Gather every line below that contains the string "family".

:: Records supplied ::
====================

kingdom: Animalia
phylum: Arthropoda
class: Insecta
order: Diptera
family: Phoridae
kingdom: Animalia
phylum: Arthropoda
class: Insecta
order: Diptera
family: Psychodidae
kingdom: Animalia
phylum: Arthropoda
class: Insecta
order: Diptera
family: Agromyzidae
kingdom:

====================

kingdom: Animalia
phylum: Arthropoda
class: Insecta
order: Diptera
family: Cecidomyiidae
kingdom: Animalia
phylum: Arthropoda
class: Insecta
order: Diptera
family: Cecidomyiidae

====================

:: The response ::
family: Phoridae
family: Psychodidae
family: Agromyzidae
family: Cecidomyiidae
family: Cecidomyiidae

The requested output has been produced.